Technically, the system incorporates ideas from differentiable beamforming and supervised learning to estimate sound speed and apply focusing corrections in a single inference pass. That reduces the need for costly iterative optimizations and opens the door to latencies compatible with clinical real-time use.
Architecture and deployment: from FPGA to GPU at the edge
Transferring and processing raw data demands bandwidth and low latency. This is where Holoscan Sensor Bridge (HSB) comes in: an open-source NVIDIA FPGA IP that enables high-rate transfers via RDMA over Converged Ethernet.
In the technical demo, an Altera Agilex-7 kit captures the DisplayPort output of an ACUSON Sequoia scanner and uses a technique called Data over DisplayPort to extract the raw channel data. HSB packets that information and sends it over Ethernet to an NVIDIA IGX system for collection and AI execution.
Inference runs on Blackwell-class GPUs using the Holoscan platform, designed for real-time sensor workloads on devices like NVIDIA IGX Thor and NVIDIA DGX Spark. The flow is: data capture -> streaming to GPU -> accelerated inference -> sound speed map -> feedback to the scanner to improve live image focusing.

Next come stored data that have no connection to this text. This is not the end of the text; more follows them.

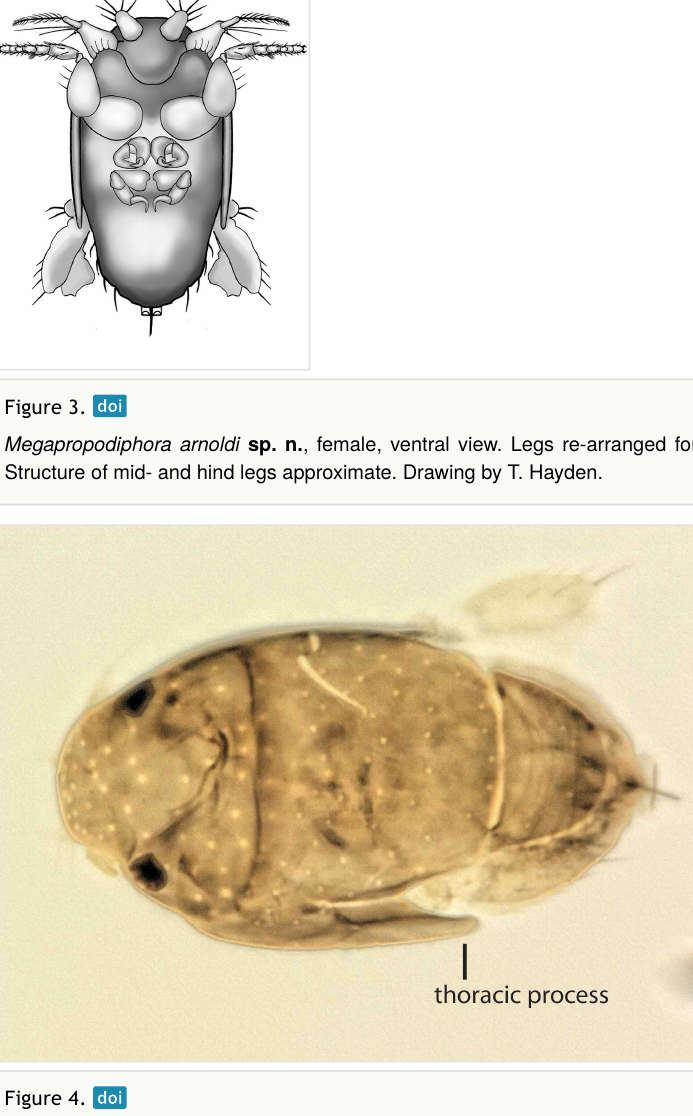
Figure 4. Megapropodiphora arnoldi sp. n. , female, dorsal, slightly oblique. Photomicrograph by B.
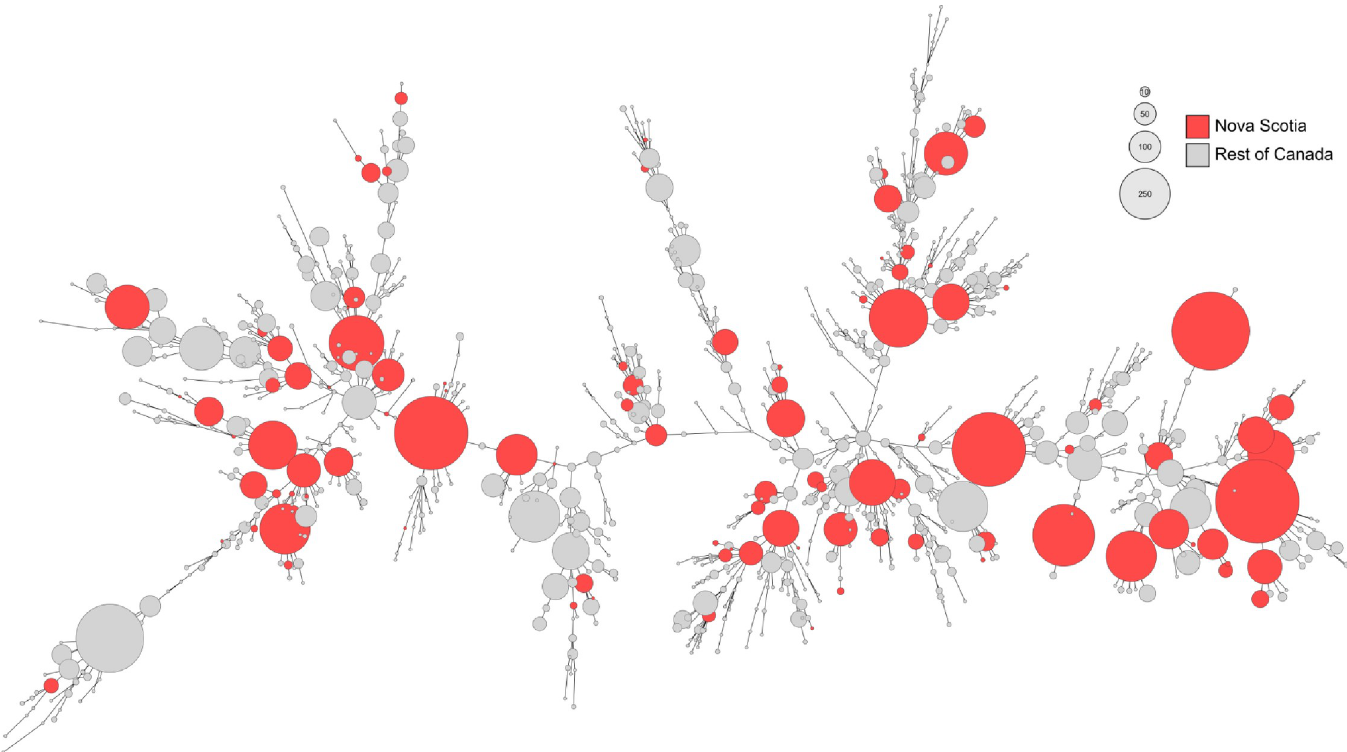
Fig 2. Population structure of Canadian chicken-associated C . jejuni . A minimum spanning tree of all CGF subtypes found in the C3GFdb which have been isolated from chicken; red circles represent subtypes from both Canada and this study, grey circles represent subtypes which were not recovered from chicken in this study. Node sizes are scaled based on the aggregate number of isolates in this study and the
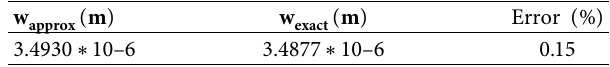
Table 7: Deflection of S-S beam (1), ( F � 30 N). ( m ) w w approx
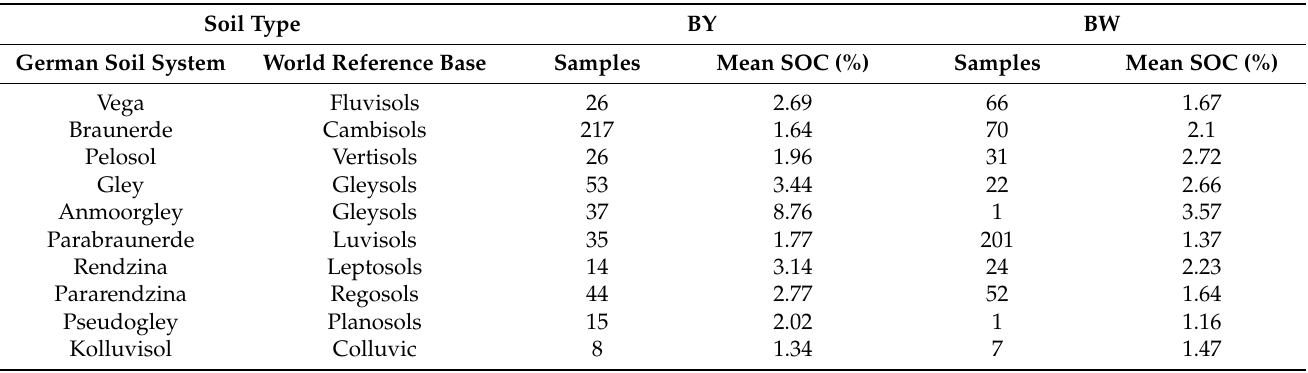
Table 4. Soil types and mean SOC content at the sampling locations. Main soil types were extracted from the German Soil Map (BÜK200) [35] and converted to the units of the World Reference Data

Results and technical capabilities
Patient-specific sound speed estimation in a single AI pass, replacing iterative procedures.

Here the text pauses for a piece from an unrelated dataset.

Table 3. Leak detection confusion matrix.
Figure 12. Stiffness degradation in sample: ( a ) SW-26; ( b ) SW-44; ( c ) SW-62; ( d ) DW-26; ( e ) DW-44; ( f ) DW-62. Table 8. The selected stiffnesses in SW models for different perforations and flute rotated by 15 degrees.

Real-time focus correction, which sharpens images and reduces artifacts introduced by incorrect physical assumptions.
Modular architecture that separates capture (FPGA/HSB), transport (RDMA/Ethernet) and compute (GPU/Holoscan). This makes experimentation and deployment easier in different clinical environments.
The publication cites relevant work, including differentiable beamforming methods and studies on sound speed estimation with deep learning, which provide scientific backing for the approach.

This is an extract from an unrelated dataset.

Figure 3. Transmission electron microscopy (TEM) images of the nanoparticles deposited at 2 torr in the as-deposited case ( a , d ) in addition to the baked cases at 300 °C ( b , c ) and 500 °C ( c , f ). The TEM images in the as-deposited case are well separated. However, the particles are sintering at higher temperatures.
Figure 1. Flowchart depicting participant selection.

Clinical and development implications
What does this mean for clinicians, engineers and startups? First, a practical route toward AI-native imaging: instead of applying networks to already reconstructed images, you learn from the primary signal, reducing systematic errors.
For developers, NV-Raw2Insights-US offers a platform to experiment with models that combine physics and deep learning. NVIDIA publishes resources so you can get started, including links to repositories, model weights and research datasets.
For clinical practice, improved focus and contrast can help tasks like identifying small lesions, guiding interventional procedures and more accurate assessment of anatomical structures. Remember this is investigational technology and not approved for sale or general clinical use.
Technical resources and references
Article on differentiable beamforming: "Ultrasound Autofocusing: Common Midpoint Phase Error Optimization via Differentiable Beamforming", IEEE Transactions on Medical Imaging, 2026. https://ieeexplore.ieee.org/document/11154013
The project was developed in collaboration with Siemens Healthineers, with contributions from Ismayil Guracar and Rickard Loftman. The technical demo shows how to integrate existing infrastructure (DisplayPort outputs from clinical scanners) with edge compute to enable Raw2Insights pipelines.
Thinking of ultrasound as sound, not as an image, changes how we design models. NV-Raw2Insights-US is a first technical step toward systems that understand the physics behind the signal and use it in real time to improve clinical decisions.